At the beginning of April, 2020 the Miso Robotics company provided kitchen robots for fast food restaurants which should automate industrial kitchens. Decrease in business activity as a result of COVID-19 pandemic negatively affects a segment of services, but the company is sure that robots will help to cut down expenses and at the same time will increase efficiency of restaurants.

The Flippy robot and his successor, Miso Robot on Rail (ROAR), can increase performance, working with people, but not replacing them. The robot can be installed on a floor or under a standard kitchen extract that will allow it to work at two stations. The software allows the robot to prepare more than ten dishes, including chicken wings, meat snack, French fries, cheese sticks, popcorn with shrimps and chicken and also onions rings.

Miso Robotics provided kitchen robots for fast food restaurants which should automate industrial kitchens

ROAR can prepare without the aid of the person hundreds of orders per hour.
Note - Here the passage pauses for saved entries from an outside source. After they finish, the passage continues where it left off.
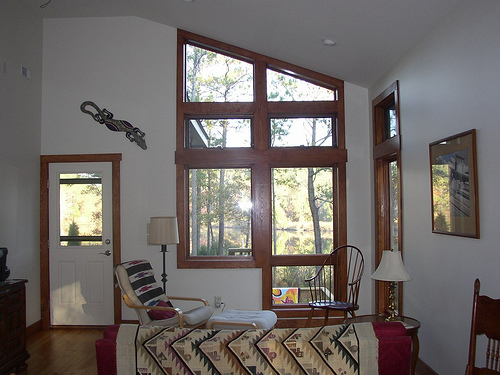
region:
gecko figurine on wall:
[67, 97, 154, 153]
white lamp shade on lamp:
[379, 236, 414, 293]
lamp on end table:
[378, 240, 412, 322]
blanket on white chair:
[118, 265, 178, 316]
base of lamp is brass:
[377, 277, 407, 322]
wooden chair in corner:
[312, 237, 362, 317]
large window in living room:
[181, 87, 346, 303]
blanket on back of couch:
[135, 327, 376, 368]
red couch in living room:
[100, 325, 417, 370]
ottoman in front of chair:
[211, 312, 283, 330]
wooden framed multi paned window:
[150, 28, 361, 323]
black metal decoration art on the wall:
[69, 94, 153, 155]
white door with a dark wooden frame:
[35, 148, 124, 328]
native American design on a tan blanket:
[115, 314, 389, 371]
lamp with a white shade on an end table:
[362, 244, 425, 366]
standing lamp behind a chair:
[145, 213, 176, 305]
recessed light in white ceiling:
[315, 28, 339, 55]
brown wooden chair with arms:
[300, 240, 367, 325]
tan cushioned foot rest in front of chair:
[202, 301, 287, 333]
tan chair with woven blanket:
[107, 253, 211, 333]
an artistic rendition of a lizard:
[78, 98, 148, 150]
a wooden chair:
[302, 243, 364, 326]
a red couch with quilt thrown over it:
[92, 323, 413, 374]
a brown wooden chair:
[464, 275, 499, 373]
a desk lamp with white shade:
[367, 246, 412, 323]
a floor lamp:
[145, 214, 181, 296]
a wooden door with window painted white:
[47, 160, 117, 326]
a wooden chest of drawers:
[0, 278, 32, 374]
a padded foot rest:
[206, 307, 278, 329]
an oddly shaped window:
[174, 28, 347, 320]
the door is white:
[39, 147, 123, 325]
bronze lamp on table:
[334, 249, 421, 373]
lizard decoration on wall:
[76, 97, 146, 153]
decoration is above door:
[37, 96, 148, 327]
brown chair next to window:
[262, 244, 367, 327]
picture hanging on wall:
[424, 125, 481, 240]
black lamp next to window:
[146, 212, 182, 323]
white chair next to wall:
[113, 257, 281, 335]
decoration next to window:
[77, 99, 150, 154]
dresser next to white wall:
[1, 245, 31, 373]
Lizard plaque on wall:
[78, 97, 152, 152]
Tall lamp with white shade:
[144, 212, 184, 299]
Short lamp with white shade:
[368, 244, 416, 324]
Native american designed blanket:
[109, 317, 384, 374]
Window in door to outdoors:
[56, 169, 106, 249]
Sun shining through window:
[234, 194, 252, 214]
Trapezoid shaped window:
[181, 37, 258, 105]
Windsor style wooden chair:
[302, 239, 369, 326]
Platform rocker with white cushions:
[109, 257, 214, 327]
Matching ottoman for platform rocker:
[205, 302, 279, 330]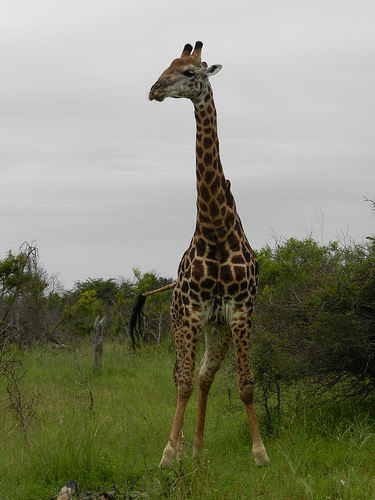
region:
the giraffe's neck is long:
[145, 65, 270, 250]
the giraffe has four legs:
[148, 313, 279, 479]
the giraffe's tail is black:
[111, 275, 149, 351]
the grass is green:
[46, 413, 150, 467]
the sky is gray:
[58, 192, 128, 254]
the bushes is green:
[39, 271, 114, 317]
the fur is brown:
[176, 189, 228, 269]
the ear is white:
[180, 52, 237, 90]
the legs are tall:
[159, 326, 296, 489]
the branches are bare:
[4, 316, 87, 363]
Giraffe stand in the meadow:
[125, 31, 277, 485]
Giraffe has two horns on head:
[177, 33, 205, 63]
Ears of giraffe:
[201, 60, 225, 78]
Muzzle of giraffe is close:
[143, 76, 167, 103]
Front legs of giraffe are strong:
[138, 300, 286, 487]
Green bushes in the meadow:
[261, 240, 369, 367]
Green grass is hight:
[15, 345, 161, 492]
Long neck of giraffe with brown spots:
[183, 91, 246, 244]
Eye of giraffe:
[179, 60, 200, 79]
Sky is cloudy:
[1, 8, 146, 267]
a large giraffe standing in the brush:
[123, 36, 318, 474]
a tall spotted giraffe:
[111, 25, 302, 489]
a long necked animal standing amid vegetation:
[124, 20, 287, 493]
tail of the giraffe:
[121, 271, 177, 347]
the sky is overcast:
[7, 25, 136, 250]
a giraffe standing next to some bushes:
[89, 22, 365, 437]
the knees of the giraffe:
[172, 376, 274, 404]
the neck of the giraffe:
[185, 106, 236, 235]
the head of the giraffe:
[137, 32, 224, 117]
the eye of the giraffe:
[179, 68, 198, 80]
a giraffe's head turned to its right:
[144, 36, 228, 106]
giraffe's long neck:
[178, 101, 261, 242]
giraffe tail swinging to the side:
[119, 265, 188, 353]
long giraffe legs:
[151, 301, 287, 474]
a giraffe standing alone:
[5, 19, 372, 495]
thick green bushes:
[265, 256, 371, 441]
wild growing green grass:
[5, 320, 150, 466]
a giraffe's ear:
[204, 58, 224, 79]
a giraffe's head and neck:
[126, 28, 282, 241]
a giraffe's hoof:
[240, 444, 281, 470]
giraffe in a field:
[134, 41, 275, 469]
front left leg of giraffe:
[222, 296, 272, 470]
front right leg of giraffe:
[161, 304, 207, 478]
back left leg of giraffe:
[193, 324, 227, 462]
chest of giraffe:
[178, 240, 258, 302]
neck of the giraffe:
[190, 98, 233, 241]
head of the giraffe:
[148, 38, 223, 103]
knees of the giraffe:
[169, 364, 258, 403]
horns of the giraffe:
[177, 39, 205, 57]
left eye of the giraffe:
[180, 66, 200, 78]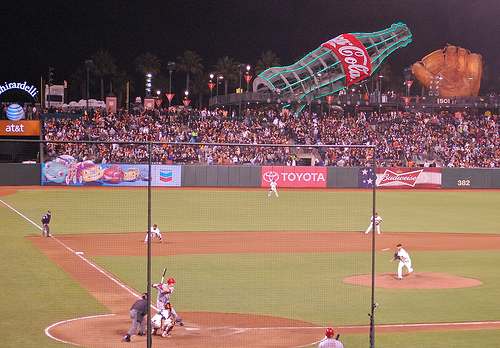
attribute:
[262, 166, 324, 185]
toyota sign — red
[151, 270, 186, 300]
batter — playing, wearing red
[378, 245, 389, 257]
ball — in the air, in air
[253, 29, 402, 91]
coke bottle — green, red, lit up, neon, bright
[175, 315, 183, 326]
catcher's mitt — brown, dark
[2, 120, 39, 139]
sign — orange, white, for at&t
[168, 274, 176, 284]
helmet — red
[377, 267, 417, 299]
mound — dirty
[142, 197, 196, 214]
grass — green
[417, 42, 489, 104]
baseball glove — huge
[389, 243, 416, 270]
pitcher — throwing ball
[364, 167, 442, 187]
budweiser sign — red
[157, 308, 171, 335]
catcher — sqautting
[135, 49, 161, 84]
palm tree — tall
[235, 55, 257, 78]
light fixture — tall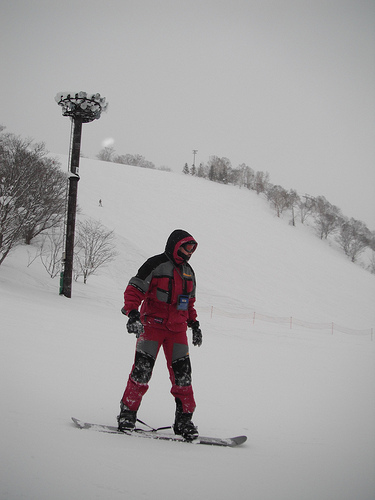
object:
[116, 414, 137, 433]
shoe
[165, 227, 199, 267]
head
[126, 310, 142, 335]
hand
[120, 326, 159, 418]
leg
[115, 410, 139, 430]
foot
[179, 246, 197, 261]
goggles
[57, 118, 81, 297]
pole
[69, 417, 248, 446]
skiboard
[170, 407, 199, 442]
boots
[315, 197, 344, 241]
trees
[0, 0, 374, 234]
sky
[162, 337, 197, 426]
legs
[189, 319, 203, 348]
gloves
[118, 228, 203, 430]
suit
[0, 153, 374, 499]
snow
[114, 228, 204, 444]
man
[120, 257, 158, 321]
arm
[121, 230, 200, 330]
coat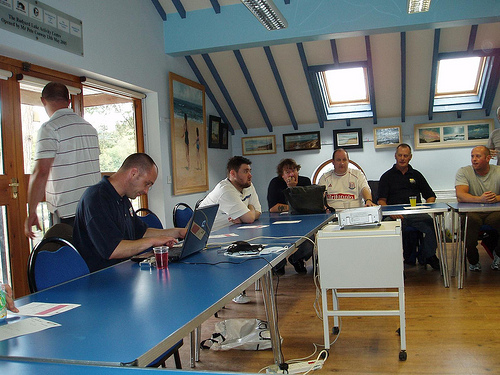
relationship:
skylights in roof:
[199, 20, 497, 179] [155, 22, 486, 137]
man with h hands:
[445, 132, 497, 273] [478, 185, 497, 207]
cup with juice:
[148, 241, 176, 277] [408, 195, 431, 228]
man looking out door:
[12, 73, 113, 276] [11, 65, 174, 307]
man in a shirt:
[368, 124, 493, 311] [377, 167, 434, 199]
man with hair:
[188, 122, 286, 296] [199, 148, 263, 229]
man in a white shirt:
[194, 150, 261, 303] [198, 179, 258, 233]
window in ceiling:
[315, 62, 375, 121] [164, 1, 495, 121]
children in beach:
[179, 108, 193, 171] [173, 114, 204, 189]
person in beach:
[192, 127, 203, 172] [173, 114, 204, 189]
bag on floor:
[200, 316, 285, 351] [157, 256, 499, 373]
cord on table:
[253, 229, 297, 246] [152, 265, 264, 325]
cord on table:
[224, 252, 273, 269] [152, 265, 264, 325]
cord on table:
[300, 334, 325, 361] [152, 265, 264, 325]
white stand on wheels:
[318, 219, 407, 361] [322, 327, 406, 357]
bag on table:
[281, 182, 336, 217] [2, 195, 499, 374]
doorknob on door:
[8, 179, 18, 197] [0, 79, 26, 300]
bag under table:
[206, 316, 285, 358] [53, 243, 301, 372]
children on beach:
[164, 108, 225, 205] [159, 55, 253, 206]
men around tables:
[16, 73, 126, 248] [2, 173, 354, 355]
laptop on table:
[128, 200, 234, 263] [6, 195, 347, 374]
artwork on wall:
[166, 68, 226, 212] [131, 41, 256, 249]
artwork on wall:
[237, 134, 277, 156] [226, 128, 496, 195]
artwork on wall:
[279, 131, 321, 152] [226, 128, 496, 195]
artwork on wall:
[329, 126, 364, 150] [226, 128, 496, 195]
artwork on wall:
[368, 123, 402, 150] [226, 128, 496, 195]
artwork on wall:
[412, 118, 496, 150] [226, 128, 496, 195]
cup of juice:
[407, 195, 416, 205] [397, 194, 429, 210]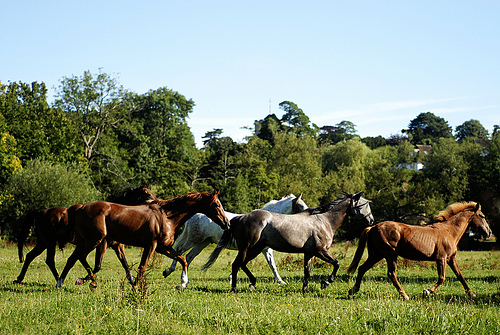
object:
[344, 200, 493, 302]
horse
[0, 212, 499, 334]
field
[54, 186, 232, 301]
horse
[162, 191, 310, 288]
horse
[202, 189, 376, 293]
horse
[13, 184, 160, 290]
horse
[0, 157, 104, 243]
tree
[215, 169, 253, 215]
tree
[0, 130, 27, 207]
tree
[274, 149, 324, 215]
tree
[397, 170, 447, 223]
tree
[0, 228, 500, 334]
grass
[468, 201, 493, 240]
head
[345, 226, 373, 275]
tail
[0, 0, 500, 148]
sky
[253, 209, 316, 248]
sheen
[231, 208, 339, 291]
body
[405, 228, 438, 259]
ribs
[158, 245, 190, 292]
leg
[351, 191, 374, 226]
head covering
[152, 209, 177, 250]
muscles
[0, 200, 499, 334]
group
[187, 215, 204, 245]
spots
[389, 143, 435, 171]
house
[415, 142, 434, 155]
roof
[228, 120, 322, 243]
trees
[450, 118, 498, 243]
row of trees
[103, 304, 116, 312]
flower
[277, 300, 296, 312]
flower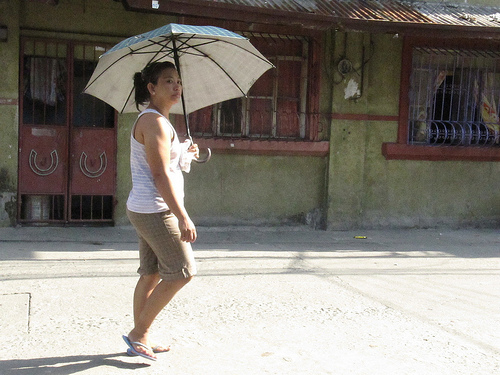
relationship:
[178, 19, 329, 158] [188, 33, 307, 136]
window covered in metal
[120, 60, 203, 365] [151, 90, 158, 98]
woman has earring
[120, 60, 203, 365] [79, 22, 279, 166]
woman holding umbrella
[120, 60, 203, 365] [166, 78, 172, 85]
woman has eye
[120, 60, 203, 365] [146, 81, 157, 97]
woman has ear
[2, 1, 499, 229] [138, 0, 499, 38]
building has roof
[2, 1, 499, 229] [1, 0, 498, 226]
building has wall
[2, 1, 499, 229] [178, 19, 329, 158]
building has window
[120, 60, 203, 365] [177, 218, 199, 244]
woman has right hand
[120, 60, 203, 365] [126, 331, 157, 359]
woman has right foot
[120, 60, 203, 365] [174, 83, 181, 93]
woman has nose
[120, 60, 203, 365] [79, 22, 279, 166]
woman under umbrella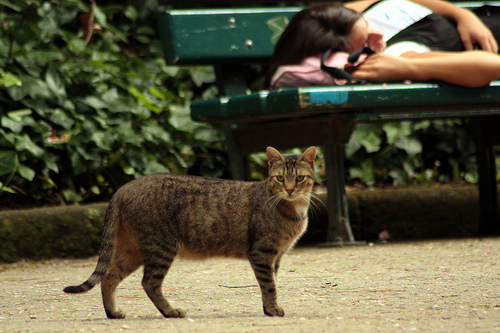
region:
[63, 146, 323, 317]
cat standing in the park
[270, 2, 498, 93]
woman sleeping on bench in the park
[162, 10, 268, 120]
edge of green bench in the park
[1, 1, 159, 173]
green foliage behind the bench in the park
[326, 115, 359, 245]
metal leg holding up the bench in the park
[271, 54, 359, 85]
pink bag being used as pillow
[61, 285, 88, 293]
tip of cats tail in the park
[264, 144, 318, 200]
cats head standing in the park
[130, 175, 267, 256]
body of cat standing in the park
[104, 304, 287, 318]
cat paws on the ground in the park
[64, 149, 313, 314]
a cat standing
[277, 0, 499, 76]
a person laying on the bench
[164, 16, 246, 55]
the bench is green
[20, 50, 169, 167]
the leaves are green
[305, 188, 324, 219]
whiskers on the cat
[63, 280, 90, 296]
the cats tail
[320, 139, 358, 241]
the legs on the bench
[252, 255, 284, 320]
the cats front legs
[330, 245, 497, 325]
the ground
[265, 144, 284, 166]
the cats ear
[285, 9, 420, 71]
woman lying on a bench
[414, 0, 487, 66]
woman has arm across her chest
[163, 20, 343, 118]
bench is green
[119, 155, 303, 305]
cat standing on the ground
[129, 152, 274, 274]
cat is black and brown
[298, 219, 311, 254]
cat has white on his chest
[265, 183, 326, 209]
cat's whiskers are white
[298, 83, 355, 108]
paint missing from the bench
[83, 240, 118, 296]
cat has stripes on it's tail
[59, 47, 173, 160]
shrubs behind the cat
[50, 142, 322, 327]
the cat on the ground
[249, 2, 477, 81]
the woman on the bench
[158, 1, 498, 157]
the bench is green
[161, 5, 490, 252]
the bench is wooden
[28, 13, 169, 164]
the bush behind the bench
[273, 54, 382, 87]
the pink bag on the bench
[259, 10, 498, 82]
the woman lying down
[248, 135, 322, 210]
the head of the cat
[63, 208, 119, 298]
the tail of the cat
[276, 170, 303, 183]
the eyes of the cat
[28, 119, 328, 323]
cat is gray and black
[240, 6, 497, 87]
woman laying on bench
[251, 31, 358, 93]
woman laying on jacket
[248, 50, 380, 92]
the jacket is pink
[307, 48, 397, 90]
woman is holding sunglasses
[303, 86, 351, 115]
paint coming off bench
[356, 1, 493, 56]
woman wearing black and white clothes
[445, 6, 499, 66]
woman laying hand on stomach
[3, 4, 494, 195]
plants behind the woman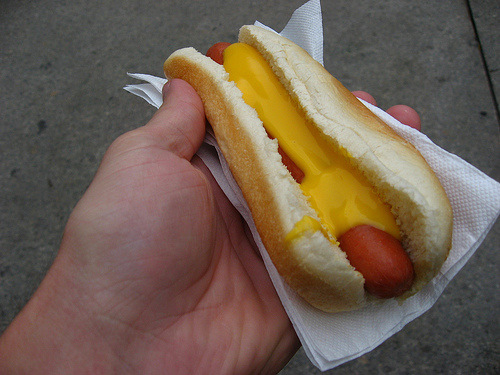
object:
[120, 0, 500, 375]
napkin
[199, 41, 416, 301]
hot dog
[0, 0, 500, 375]
gray cement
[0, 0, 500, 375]
counter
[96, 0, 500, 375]
hand holding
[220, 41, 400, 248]
cheese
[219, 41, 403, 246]
mustard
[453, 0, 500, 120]
streak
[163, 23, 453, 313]
bun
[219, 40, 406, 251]
sauce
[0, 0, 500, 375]
gray sidewalk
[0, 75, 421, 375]
hand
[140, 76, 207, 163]
thumb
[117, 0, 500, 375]
doh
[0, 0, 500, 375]
pavement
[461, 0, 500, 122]
line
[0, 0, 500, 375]
ground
He warns employees when orders are ready to giving, and performs such tasks as cleaning of a grill and plums of excess oil for frying as he can interact with different objects. Besides, the robot is integrated with the systems of outlets (via the cloud Miso AI system) for automatic routing of orders and optimization of tasks.

The company is going to install robots in more than 50 fast food restaurants worldwide. Miso also stated that it will deploy at restaurants new tools for the platform within a pilot project of CaliGroup directed to increase in standards of security and occupational health. In partnership with payment provider PopID, the company will install devices for temperature measurement of a body of visitors and also also PopID terminals which will allow guests to make transactions, without concerning a panel. Commercial deliveries of the ROAR robot will begin at the end of 2020, and its cost will be about $30,000.[1]